Jeune marin, Martin Eden fait la rencontre d’Éléna. Il est introduit auprès de la famille de la jeune fille après avoir pris la défense du jeune frère face à un gardien du port bien énervé. Martin tombe follement amoureux d’Éléna. Pour la conquérir, il décide de franchir les barrières culturelles qui les séparent : il s’instruit frénétiquement, potassant des livres d’histoire, de grammaire, de philo, et apprend à bien écrire. Et pour la conquérir complètement, il prend une grande décision : il sera écrivain. La suite ? Une longue vie de réussites et de déboires.
En se réappropriant le roman de Jack London, Pietro Marcello délocalise l’histoire des États-Unis vers l’Italie. Cette transposition peut être interprétée comme une volonté du réalisateur de symboliser l’universalité de la lutte des classes, à une époque de fortes revendications sociales partout dans le monde.
De plus, la volonté de Martin Eden de devenir un grand écrivain cristallise la quête humaine du bonheur. Il sacrifie ses relations avec sa famille et ses amis, pour se rendre digne d’épouser Éléna.

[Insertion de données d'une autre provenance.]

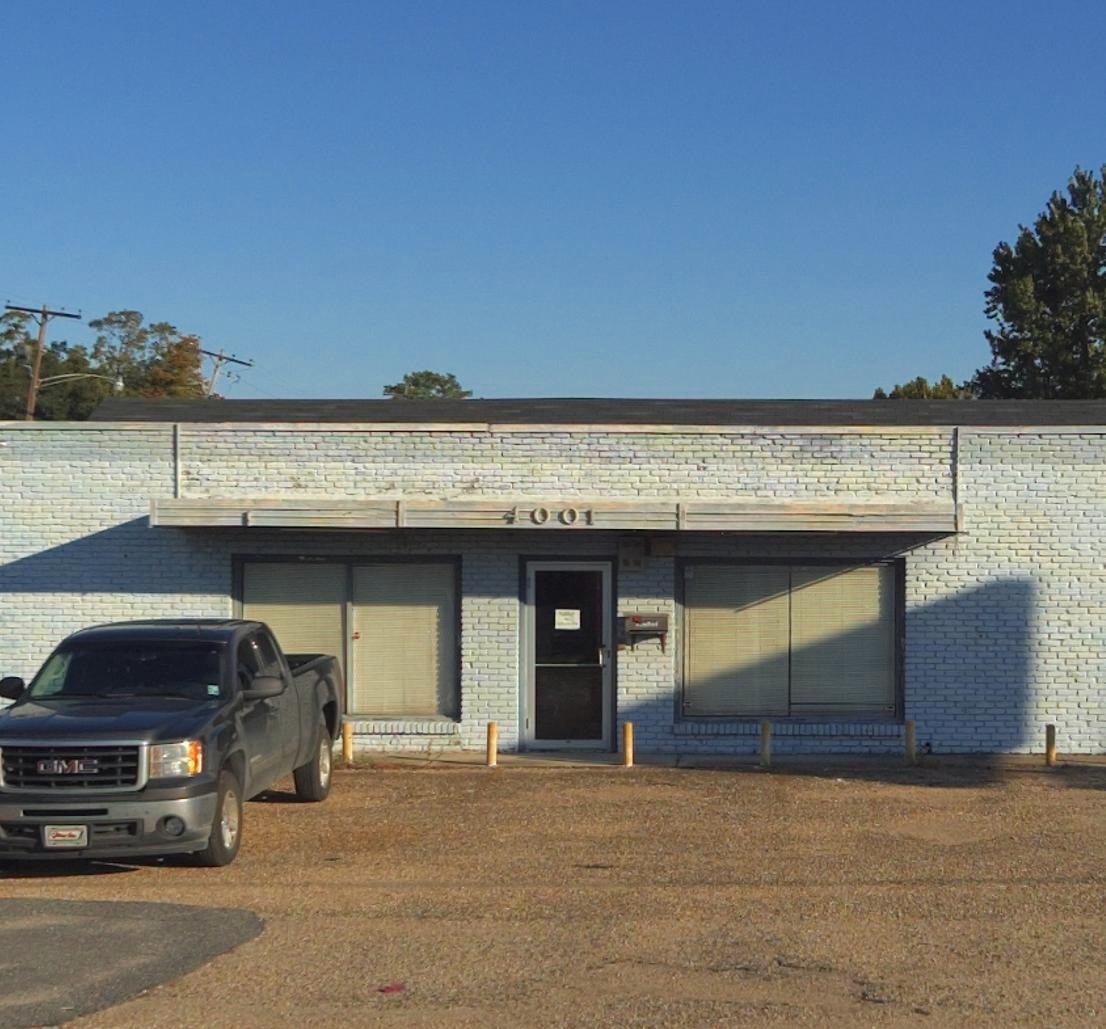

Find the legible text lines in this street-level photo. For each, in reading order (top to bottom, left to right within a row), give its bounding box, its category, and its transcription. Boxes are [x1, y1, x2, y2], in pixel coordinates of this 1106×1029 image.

[503, 503, 596, 528] StreetNumber: 4001
[34, 757, 101, 777] None: GMC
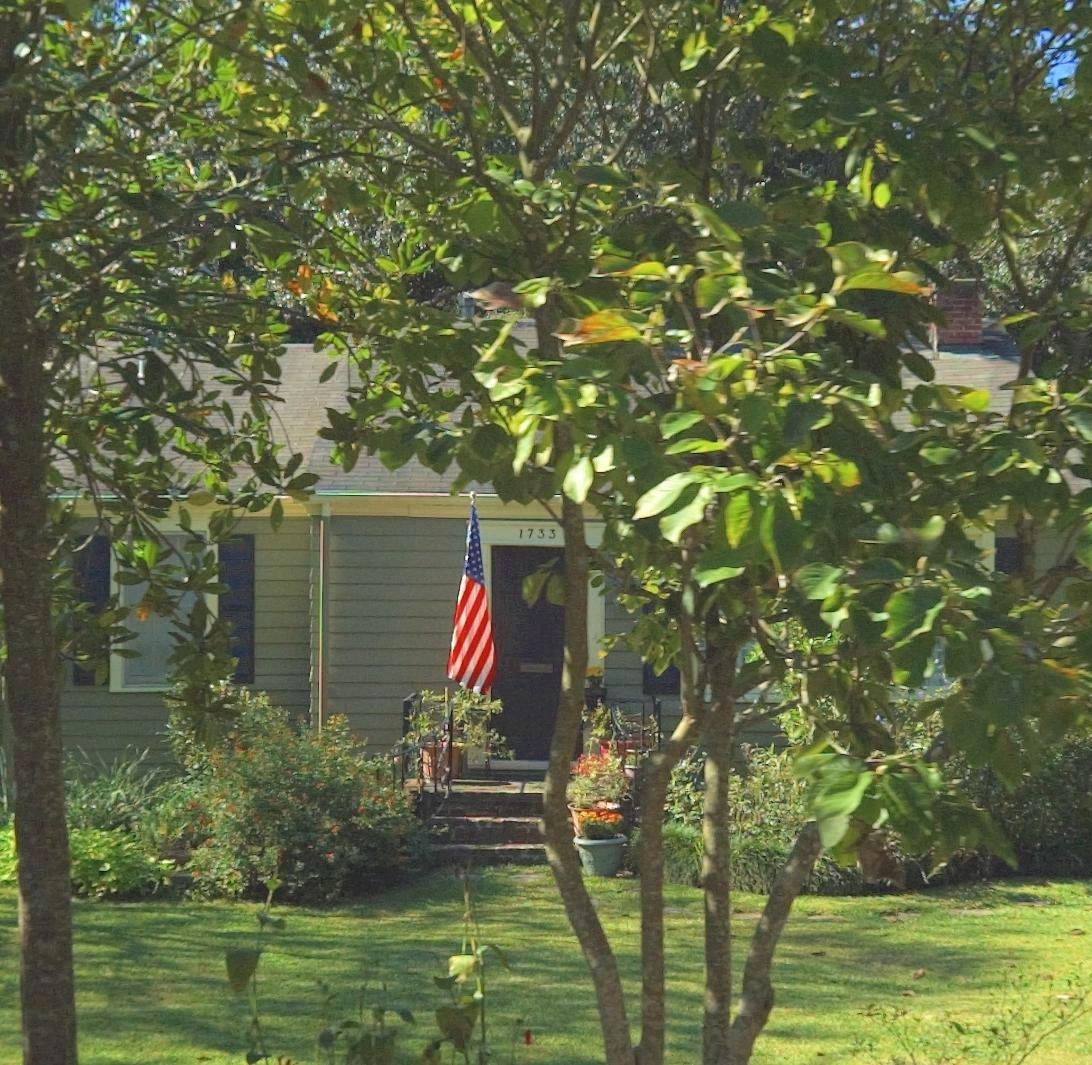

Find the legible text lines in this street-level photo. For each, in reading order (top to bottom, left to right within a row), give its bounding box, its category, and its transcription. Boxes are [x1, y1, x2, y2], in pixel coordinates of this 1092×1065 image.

[517, 526, 558, 541] StreetNumber: 1733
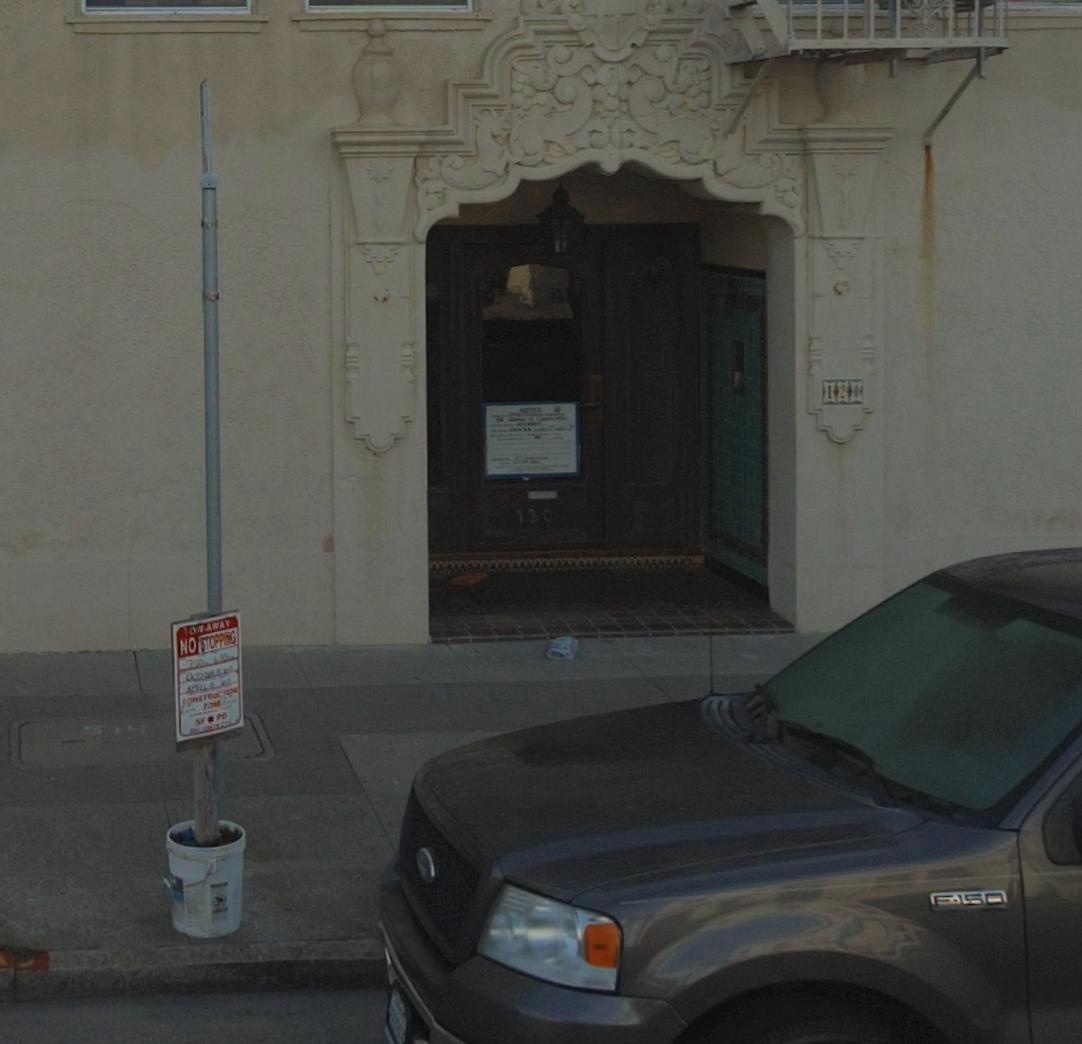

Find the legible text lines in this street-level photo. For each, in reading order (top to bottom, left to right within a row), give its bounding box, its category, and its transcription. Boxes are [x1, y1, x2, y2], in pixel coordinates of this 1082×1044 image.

[515, 506, 556, 528] StreetNumber: 120
[203, 617, 232, 632] None: AWAY
[177, 626, 240, 660] None: NO *TOPP**G
[930, 889, 1008, 910] None: F*150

L’histoire défend aussi une certaine idée du déterminisme social. Malgré tous ses efforts pour s’extraire de sa condition d’ouvrier, d’individu issu de la classe populaire, Martin Éden ne sera jamais considéré comme un égal par les classes supérieures. Il le comprend très bien. Au point de les rejeter rageusement lors d’une conférence de presse en les apostrophant : « Martin Éden n’existe pas », « Vous ne l’aurez jamais ! ». Quitte à se couper de son lectorat, ce public issu de la classe dominante, dont Martin ne fera jamais partie.
Pietro Marcello signe une magnifique adaptation du livre de Jack London. De par leur composition, les plans font penser à de la photographie d’art. Le « grain » de l’image donne une touche vintage au film, en accord avec les images d’archives, qui s’intercalent dans la continuité du récit. Pour couronner le tout, Luca Marinelli, jouant le rôle de Martin Éden, livre une prestation éblouissante, large palette d’émotions qui fait ressentir toutes les joies et tous les tourments de son personnage.
Pour autant, le film n’est pas sans défaut, notamment son tempo : des séquences mériteraient d’être écourtées, et certains raccourcis plus étayés, comme son passage abrupt de l’anonymat au succès d’écrivain.
Une chose est sûre : ce film est un pont vers l’œuvre originale de Jack London, et donne envie d’aller découvrir cette histoire sur papier. De quoi méditer sur les impossibilités de transgresser les classes sociales, ou de philosopher sur la force impérieuse de l’amour. De l’amour tout court ou de l’amour de l’argent.